Your assignment:
From the student profiles, transcribe the passage that starts at the words "2019 Honors Program" and runs through "the Senate floor.", copying it word for word.

Alex hopes to further his academic and career interests by attending law school after graduation.
2019 Honors Program Cohort
Kevin is a second-year student double-majoring in Media Studies and the Honors program in the Politics Department. His interests lie in the intersections between those departments, specifically looking at how social media (especially Twitter) has affected our political discourse around electoral politics. Kevin’s parents nurtured his interest for politics from an early age (he’s already thanked them, don’t worry). He volunteered with the Newseum’s Education Department in Washington, D.C. for seven years, and still remembers being at the front of the chamber for debates about immigration on the Senate floor.
This past summer, Kevin embodied the words of his favorite quote from Tip O’Neill and interned with his County Councilwoman in Howard County, Maryland, where “all politics is local.” Kevin learned the necessity of local elected officials while working on everything from sidewalk repairs to tax repeals.
At UVA, Kevin teaches with the Charlottesville Debate League and competes for Virginia Mock Trial, where he served as a captain this past year.
Kevin hopes to work in Maryland politics after receiving his undergraduate degree before attending law school to practice as a trial attorney.

Source material:
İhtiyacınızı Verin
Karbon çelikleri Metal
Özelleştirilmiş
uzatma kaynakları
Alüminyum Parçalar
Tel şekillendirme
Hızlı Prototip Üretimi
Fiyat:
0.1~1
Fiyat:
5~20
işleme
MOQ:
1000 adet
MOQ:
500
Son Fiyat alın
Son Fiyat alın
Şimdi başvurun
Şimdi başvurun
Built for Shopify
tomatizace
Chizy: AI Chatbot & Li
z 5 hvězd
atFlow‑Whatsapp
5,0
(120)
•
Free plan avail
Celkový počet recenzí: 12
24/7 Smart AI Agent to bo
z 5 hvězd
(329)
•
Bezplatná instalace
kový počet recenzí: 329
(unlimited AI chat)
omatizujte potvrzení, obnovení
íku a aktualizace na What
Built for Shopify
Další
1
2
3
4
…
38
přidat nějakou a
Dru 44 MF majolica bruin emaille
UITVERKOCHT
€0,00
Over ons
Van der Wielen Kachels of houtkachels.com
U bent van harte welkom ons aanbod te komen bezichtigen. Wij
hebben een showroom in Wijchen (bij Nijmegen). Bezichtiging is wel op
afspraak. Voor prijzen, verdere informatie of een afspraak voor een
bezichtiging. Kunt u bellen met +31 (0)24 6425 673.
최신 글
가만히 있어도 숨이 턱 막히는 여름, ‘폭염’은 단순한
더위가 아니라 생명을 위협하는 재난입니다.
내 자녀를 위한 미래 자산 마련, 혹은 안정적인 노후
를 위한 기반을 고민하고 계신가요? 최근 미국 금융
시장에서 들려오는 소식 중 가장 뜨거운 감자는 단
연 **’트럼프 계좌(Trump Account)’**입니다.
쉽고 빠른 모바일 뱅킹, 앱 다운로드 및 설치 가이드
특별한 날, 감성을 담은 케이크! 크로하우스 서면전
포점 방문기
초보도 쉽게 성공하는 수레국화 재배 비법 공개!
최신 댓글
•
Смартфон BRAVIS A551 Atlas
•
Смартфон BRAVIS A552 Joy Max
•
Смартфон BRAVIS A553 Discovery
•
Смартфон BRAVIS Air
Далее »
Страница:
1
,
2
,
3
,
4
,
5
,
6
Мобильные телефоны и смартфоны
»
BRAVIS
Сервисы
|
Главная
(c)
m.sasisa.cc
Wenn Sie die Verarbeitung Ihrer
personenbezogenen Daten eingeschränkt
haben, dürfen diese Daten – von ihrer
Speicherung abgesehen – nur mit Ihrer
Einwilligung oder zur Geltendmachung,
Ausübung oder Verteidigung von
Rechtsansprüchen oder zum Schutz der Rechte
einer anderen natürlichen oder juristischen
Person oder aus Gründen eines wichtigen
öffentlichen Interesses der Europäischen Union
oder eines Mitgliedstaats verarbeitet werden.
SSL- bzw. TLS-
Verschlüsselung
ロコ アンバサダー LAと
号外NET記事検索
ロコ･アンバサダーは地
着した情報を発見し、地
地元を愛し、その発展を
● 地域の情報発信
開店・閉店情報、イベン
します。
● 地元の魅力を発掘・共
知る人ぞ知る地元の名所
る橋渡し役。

Response to the task:
2019 Honors Program Cohort
Kevin is a second-year student double-majoring in Media Studies and the Honors program in the Politics Department. His interests lie in the intersections between those departments, specifically looking at how social media (especially Twitter) has affected our political discourse around electoral politics. Kevin’s parents nurtured his interest for politics from an early age (he’s already thanked them, don’t worry). He volunteered with the Newseum’s Education Department in Washington, D.C. for seven years, and still remembers being at the front of the chamber for debates about immigration on the Senate floor.